DATA FOR PROCESSING>
----

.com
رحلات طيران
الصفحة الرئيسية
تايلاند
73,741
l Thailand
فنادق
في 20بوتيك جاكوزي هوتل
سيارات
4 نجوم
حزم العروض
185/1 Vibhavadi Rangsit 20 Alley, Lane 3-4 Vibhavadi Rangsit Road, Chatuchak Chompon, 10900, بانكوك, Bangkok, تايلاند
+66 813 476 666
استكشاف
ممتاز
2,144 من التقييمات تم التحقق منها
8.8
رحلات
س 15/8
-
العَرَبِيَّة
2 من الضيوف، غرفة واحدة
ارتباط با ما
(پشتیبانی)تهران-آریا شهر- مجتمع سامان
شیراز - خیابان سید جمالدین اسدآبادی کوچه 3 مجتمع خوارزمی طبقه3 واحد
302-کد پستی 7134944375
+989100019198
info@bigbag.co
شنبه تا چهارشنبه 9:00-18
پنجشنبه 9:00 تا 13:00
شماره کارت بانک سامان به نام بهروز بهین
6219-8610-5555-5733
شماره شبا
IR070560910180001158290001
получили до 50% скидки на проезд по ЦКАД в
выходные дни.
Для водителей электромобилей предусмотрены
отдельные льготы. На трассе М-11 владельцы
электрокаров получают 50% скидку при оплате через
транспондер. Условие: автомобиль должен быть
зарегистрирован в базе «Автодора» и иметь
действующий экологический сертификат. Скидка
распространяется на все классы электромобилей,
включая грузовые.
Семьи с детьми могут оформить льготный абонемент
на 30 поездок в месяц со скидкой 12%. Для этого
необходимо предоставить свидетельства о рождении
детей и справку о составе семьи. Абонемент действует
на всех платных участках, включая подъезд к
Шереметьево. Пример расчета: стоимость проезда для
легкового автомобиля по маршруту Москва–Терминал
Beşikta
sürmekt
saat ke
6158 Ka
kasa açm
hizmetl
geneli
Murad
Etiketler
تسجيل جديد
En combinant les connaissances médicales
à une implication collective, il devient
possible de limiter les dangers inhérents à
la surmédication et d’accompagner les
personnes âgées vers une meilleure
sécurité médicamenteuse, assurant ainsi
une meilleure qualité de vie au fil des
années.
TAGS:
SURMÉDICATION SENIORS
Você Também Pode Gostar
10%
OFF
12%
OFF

----

REQUIRED ACTION>
All the entries should be output exactly as given.

TASK RESPONSE>
.com
رحلات طيران
الصفحة الرئيسية
تايلاند
73,741
l Thailand
فنادق
في 20بوتيك جاكوزي هوتل
سيارات
4 نجوم
حزم العروض
185/1 Vibhavadi Rangsit 20 Alley, Lane 3-4 Vibhavadi Rangsit Road, Chatuchak Chompon, 10900, بانكوك, Bangkok, تايلاند
+66 813 476 666
استكشاف
ممتاز
2,144 من التقييمات تم التحقق منها
8.8
رحلات
س 15/8
-
العَرَبِيَّة
2 من الضيوف، غرفة واحدة
ارتباط با ما
(پشتیبانی)تهران-آریا شهر- مجتمع سامان
شیراز - خیابان سید جمالدین اسدآبادی کوچه 3 مجتمع خوارزمی طبقه3 واحد
302-کد پستی 7134944375
+989100019198
info@bigbag.co
شنبه تا چهارشنبه 9:00-18
پنجشنبه 9:00 تا 13:00
شماره کارت بانک سامان به نام بهروز بهین
6219-8610-5555-5733
شماره شبا
IR070560910180001158290001
получили до 50% скидки на проезд по ЦКАД в
выходные дни.
Для водителей электромобилей предусмотрены
отдельные льготы. На трассе М-11 владельцы
электрокаров получают 50% скидку при оплате через
транспондер. Условие: автомобиль должен быть
зарегистрирован в базе «Автодора» и иметь
действующий экологический сертификат. Скидка
распространяется на все классы электромобилей,
включая грузовые.
Семьи с детьми могут оформить льготный абонемент
на 30 поездок в месяц со скидкой 12%. Для этого
необходимо предоставить свидетельства о рождении
детей и справку о составе семьи. Абонемент действует
на всех платных участках, включая подъезд к
Шереметьево. Пример расчета: стоимость проезда для
легкового автомобиля по маршруту Москва–Терминал
Beşikta
sürmekt
saat ke
6158 Ka
kasa açm
hizmetl
geneli
Murad
Etiketler
تسجيل جديد
En combinant les connaissances médicales
à une implication collective, il devient
possible de limiter les dangers inhérents à
la surmédication et d’accompagner les
personnes âgées vers une meilleure
sécurité médicamenteuse, assurant ainsi
une meilleure qualité de vie au fil des
années.
TAGS:
SURMÉDICATION SENIORS
Você Também Pode Gostar
10%
OFF
12%
OFF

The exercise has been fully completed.